Sollecitato da quanto richiesto da un pugno di lettori e lettrici, ZeroVirgola - pur consapevole di un quadro socio economico generale piuttosto cupo - ha iniziato l’anno con la ferma intenzione di privilegiare le luci alle ombre, di badare soprattutto ai bicchieri mezzi pieni e di lasciare ad altri l’onere di maneggiare quelli mezzi vuoti. Per questo si era pronti a presidiare un filone assai caro, forse pure troppo, quello del debito. Per mettere in discussione i toni allarmistici con cui è stato salutato un traguardo ormai nel mirino da tempo: i 3mila miliardi di debito pubblico italiano, certificati in settimana dalla Banca d’Italia.
Eravamo pronti, armati di buone intenzioni e costruttive argomentazioni. Poi ci si è messo di mezzo Eurostat, l’Istituto europeo di statistica. Che giovedì ha messo il dito in una piaga troppo dolorosa per non essere rimarcata: i medici, professione ormai in via d’estinzione in tutta Europa e in particolare in Italia. Il debito dunque può attendere. In ballo, in fondo, c’è sempre ciò che ci sta più a cuore: il futuro, nostro e di chi verrà dopo di noi. Mai come in questo caso la fotografia numerica sintetizza la gravità di un sistema sanitario che non regge, per la carenza di fondi (pubblici) ma soprattutto di risorse umane, ben più difficili da reperire. Nel 2022, ha calcolato Eurostat, l’Unione europea poteva contare su un “esercito” di 1,83 milioni di medici, di cui il 20,8% in Germania (381mila), seguita dall’Italia con poco meno di 250mila, oltre 30mila in più della Francia. Ma per il nostro Paese le buone notizie finiscono probabilmente qui. Nonostante l’Italia, come quasi tutti i principali Paesi europei, abbia visto crescere il numero di laureati in medicina ogni 100mila abitanti rispetto al 2012 (anno in cui, guarda caso, i decessi hanno iniziato a superare le nascite), si trova a fare i conti con l’età media di categoria più alta del continente. Oltre la metà dei medici ha più di 55 anni (siamo al 54%, dato che vale il primato davanti al 53,9% della Bulgaria), e circa uno su quattro addirittura più di 65 anni.

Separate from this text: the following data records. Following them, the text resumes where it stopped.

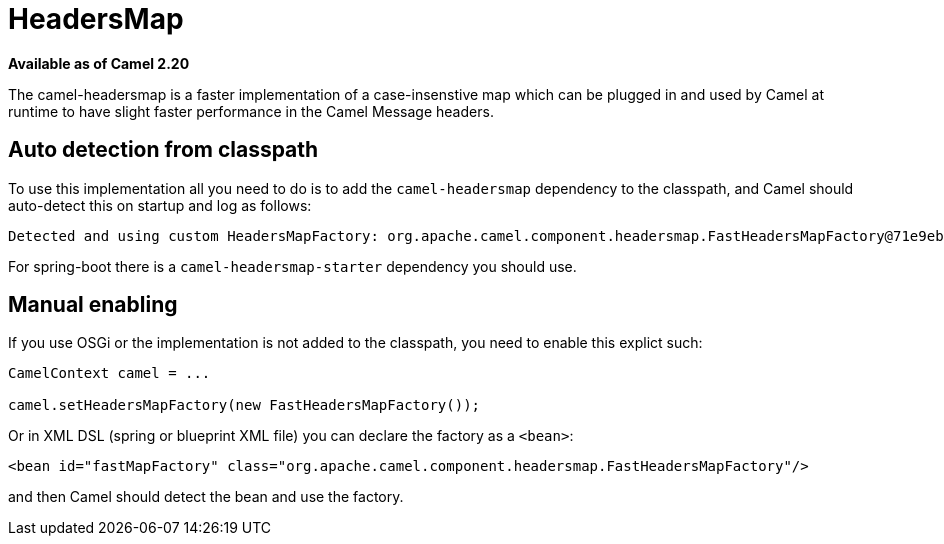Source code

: = HeadersMap

*Available as of Camel 2.20*

The camel-headersmap is a faster implementation of a case-insenstive map which can be plugged in
and used by Camel at runtime to have slight faster performance in the Camel Message headers.

== Auto detection from classpath

To use this implementation all you need to do is to add the `camel-headersmap` dependency to the classpath,
and Camel should auto-detect this on startup and log as follows:

```
Detected and using custom HeadersMapFactory: org.apache.camel.component.headersmap.FastHeadersMapFactory@71e9ebae
```

For spring-boot there is a `camel-headersmap-starter` dependency you should use.

== Manual enabling

If you use OSGi or the implementation is not added to the classpath, you need to enable this explict such:

```
CamelContext camel = ...

camel.setHeadersMapFactory(new FastHeadersMapFactory());
```

Or in XML DSL (spring or blueprint XML file) you can declare the factory as a `<bean>`:

```
<bean id="fastMapFactory" class="org.apache.camel.component.headersmap.FastHeadersMapFactory"/>
```

and then Camel should detect the bean and use the factory.
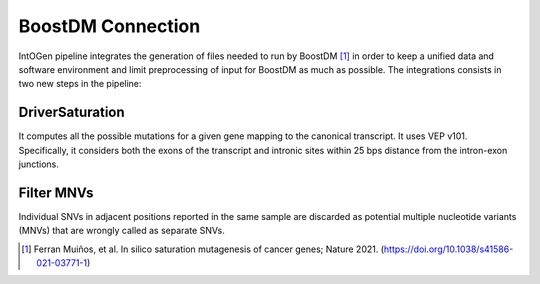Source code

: BoostDM Connection
------------------

IntOGen pipeline integrates the generation of files needed to run by BoostDM [1]_ in order to keep a unified data and software environment and limit preprocessing of input for BoostDM as much as possible. The integrations consists in two new steps in the pipeline:

DriverSaturation
^^^^^^^^^^^^^^^^

It computes all the possible mutations for a given gene mapping to the canonical transcript. It uses VEP v101. Specifically, it considers both the exons of the transcript and intronic sites within 25 bps distance from the intron-exon junctions.

Filter MNVs
^^^^^^^^^^^

Individual SNVs in adjacent positions reported in the same sample are discarded as potential multiple nucleotide variants (MNVs) that are wrongly called as separate SNVs.

.. [1] Ferran Muiños, et al. In silico saturation mutagenesis of cancer genes; Nature 2021. (https://doi.org/10.1038/s41586-021-03771-1)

Cifre che parlano da sole, e che suggeriscono come il peggio debba ancora arrivare. Se l’età media è così elevata, l’emorragia da pensione è dietro l’angolo: in questo caso le variabili sono tante e si può ragionare solo per stime, ma di qui al 2030, secondo la Federazione nazionale degli ordini dei medici uscirà dal sistema più di un medico su tre, con un apice della «gobba pensionistica» che è stato già raggiunto nel 2024 per i medici di medicina generale e verrà raggiunto nel 2025 per gli ospedalieri e gli specialisti ambulatoriali. Il fatto, si diceva, è che non basta una finanziaria più generosa o una riforma del Sistema Sanitario nazionale a risolvere il problema. Ci vuole un’altra risorsa, che non abbiamo: il tempo. Perché nello stesso momento in cui i medici diminuiranno, ad aumentare in Italia saranno gli anziani, categoria che statisticamente necessita di maggiori cure.
Guardiamo allo stesso orizzonte temporale, il 2030: mentre i camici bianchi, si accennava, si ridurranno di un terzo, l’età media degli italiani - ha stimato l’Istat a fine luglio - salirà di oltre due punti percentuali, dai 46,4 anni del 2023 ai 47,9 del 2030, con una punta di 48,5 anni al centro. E la popolazione con oltre 65 anni balzerà al 28%, dal 20,5% del 2010 e dal 23,4% del 2020, secondo i dati della Banca Mondiale. Meno medici, più anziani: ecco la trappola sanitaria italiana. Una bomba, forse più che una trappola. Riusciranno le nuove generazioni a disinnescarla in tempo utile?